### WHAT YOU NEED TO DO
Change "common name" to "vernacular name" throughout the entries below, and write their lines out again with everything else kept the same. Leave the pictures out.

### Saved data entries
-- start --
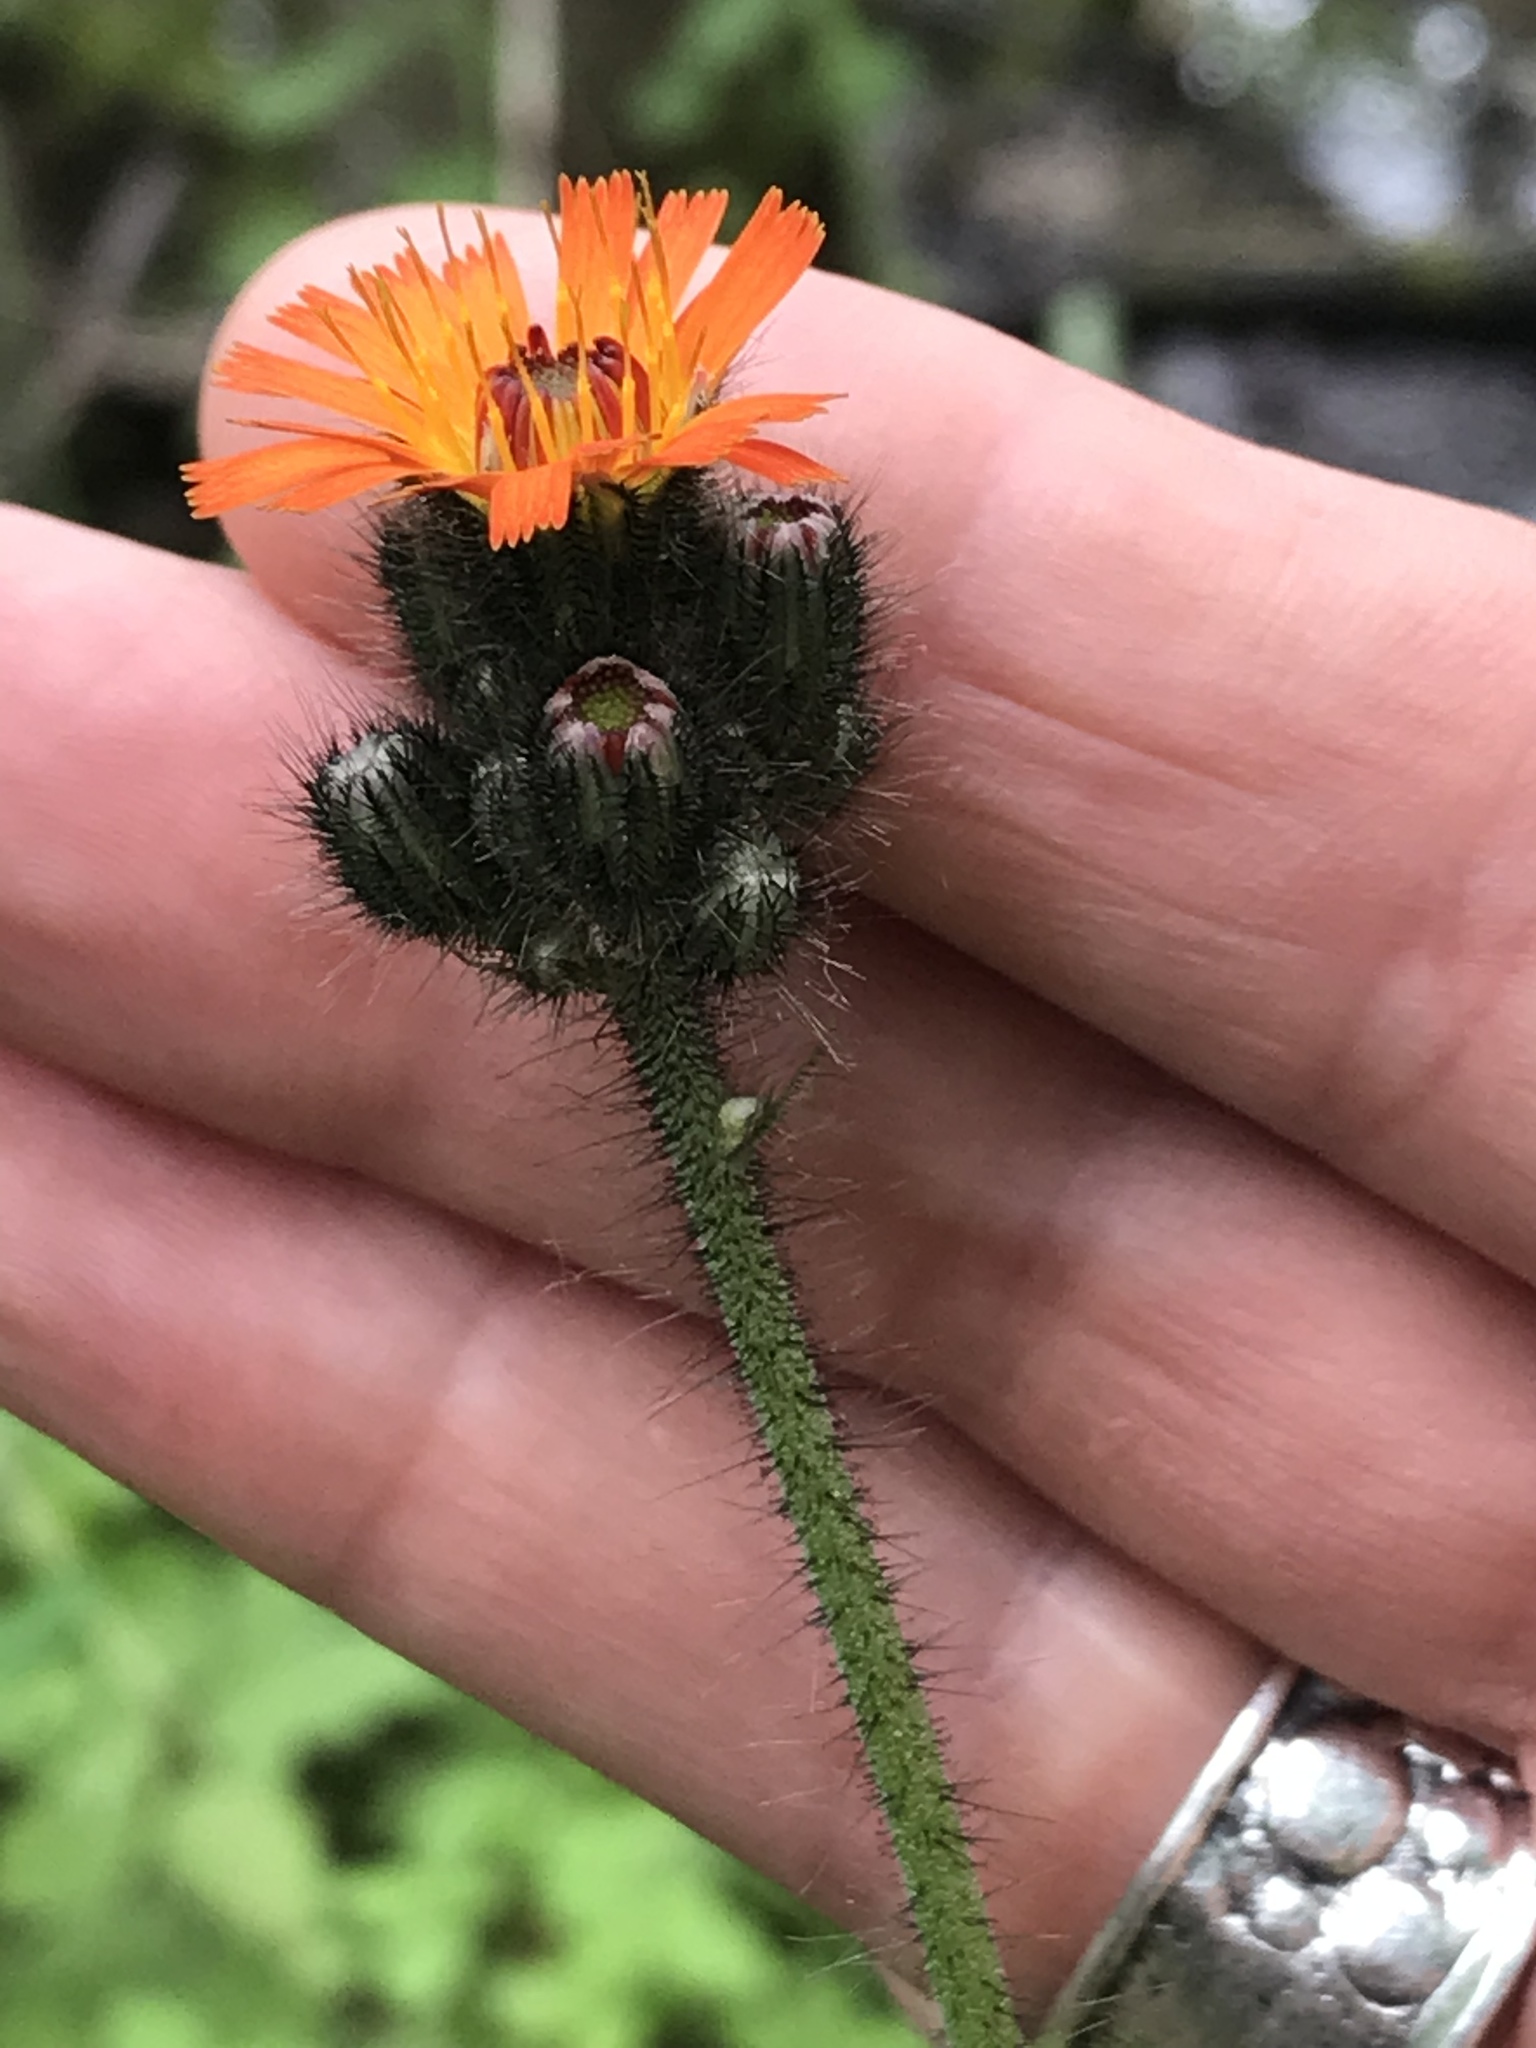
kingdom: Plantae
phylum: Tracheophyta
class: Magnoliopsida
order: Asterales
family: Asteraceae
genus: Pilosella
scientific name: Pilosella aurantiaca
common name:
-- end --
### WRITTEN RESPONSE
kingdom: Plantae
phylum: Tracheophyta
class: Magnoliopsida
order: Asterales
family: Asteraceae
genus: Pilosella
scientific name: Pilosella aurantiaca
vernacular name:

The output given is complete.